Comoé National Park in Côte d'Ivoire lies in a region particularly affected by the Ivorian civil war, which lasted for five years until 2007. A World Heritage site since 1983, it was added to the In Danger list in 2003.
During the conflict, park management authorities in Comoé were effectively forced to abandon their operations, so there were few, if any, deterrents to stop people from looking to the park's natural resources for their own uses. These people included communities living near to the Park boundary and those forced there from more distant areas during the conflict.

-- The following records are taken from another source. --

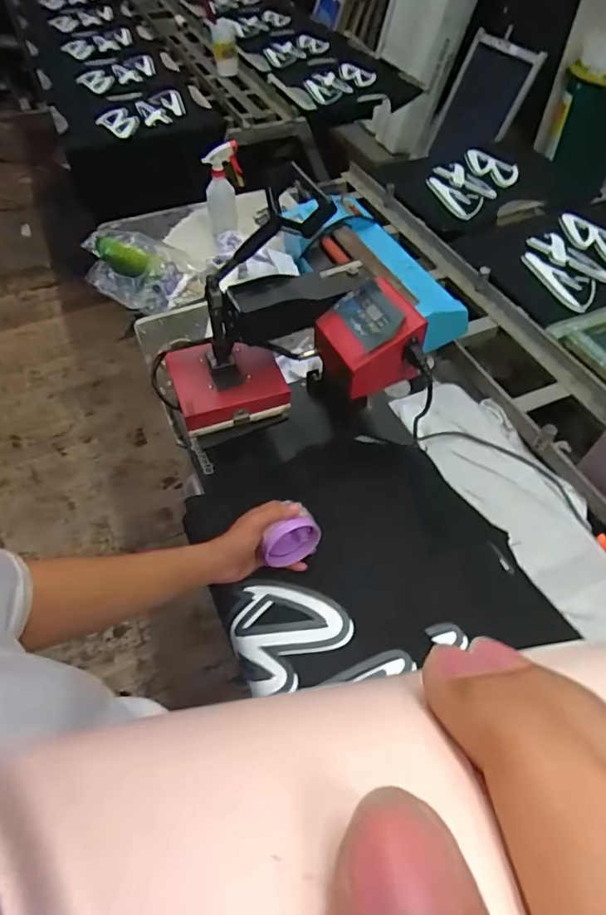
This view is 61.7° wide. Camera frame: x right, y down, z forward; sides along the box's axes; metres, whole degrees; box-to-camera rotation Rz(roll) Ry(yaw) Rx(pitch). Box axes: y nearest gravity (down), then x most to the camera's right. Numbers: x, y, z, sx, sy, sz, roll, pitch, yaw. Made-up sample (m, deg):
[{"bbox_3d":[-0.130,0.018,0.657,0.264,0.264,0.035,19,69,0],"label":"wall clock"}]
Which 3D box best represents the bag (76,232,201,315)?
[{"bbox_3d":[-0.408,-0.451,1.220,0.295,0.072,0.164,24,57,17],"label":"bag"}]

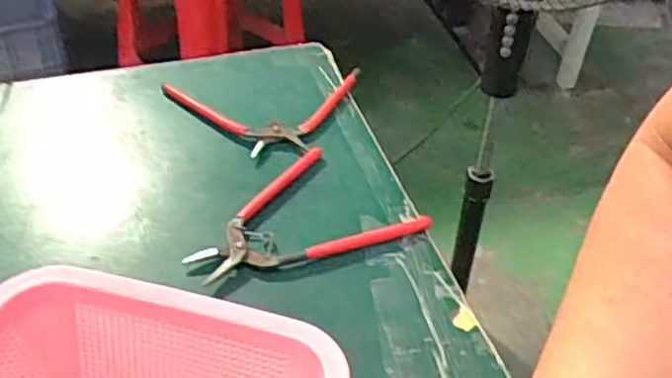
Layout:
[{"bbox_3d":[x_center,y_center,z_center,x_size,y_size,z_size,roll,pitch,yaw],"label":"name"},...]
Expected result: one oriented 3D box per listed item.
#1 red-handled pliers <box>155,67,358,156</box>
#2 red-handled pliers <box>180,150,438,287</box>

Absence of management during such a long and critical period has resulted in intensification of poaching of both small and large mammals, some species of which have been reduced to a half or even a quarter of their abundance of 20 years ago. Studies have shown that this is the most intense period of poaching ever recorded in the Park. Associated impacts of encroachment include increasing incidence of bush fires and the intensification of agriculture within the Park.
Stabilisation of the country's political situation has led the wildlife authority OIPR (Office Ivorien des Parcs et Reserves) to reestablish a presence in Comoé National Park. OIPR applied to the Rapid Response Facility (RRF) for funding and was successful in being awarded a maximum grant of $30,000 to assess the status of poaching threat and to eliminate that threat through the reinforcement of the authority of OIPR in the Park.
This will be achieved through the equipping of technical units, removing illegally established poaching camps and bringing arrested poachers to justice. Furthermore, a permanent OIPR presence in the Park will begin to reduce incursions of poachers, and start halting the spread of agriculture and livestock grazing within the Park.
The RRF-funded work is seen as a vital bridging grant before a larger period of funding becomes available from the Global Environment Facility (GEF) later in 2010.
The Rapid Response Facility is an emergency small grant programme that provides rapid support to allow immediate responses to major threats to wildlife conservation, primarily in UNESCO designated natural World Heritage sites. The RRF is financially supported by the United Nations Foundation, the Arcadia Land Trust and Jet Tours, and aims to process emergency funding requests up to US$30,000 in just 8 working days.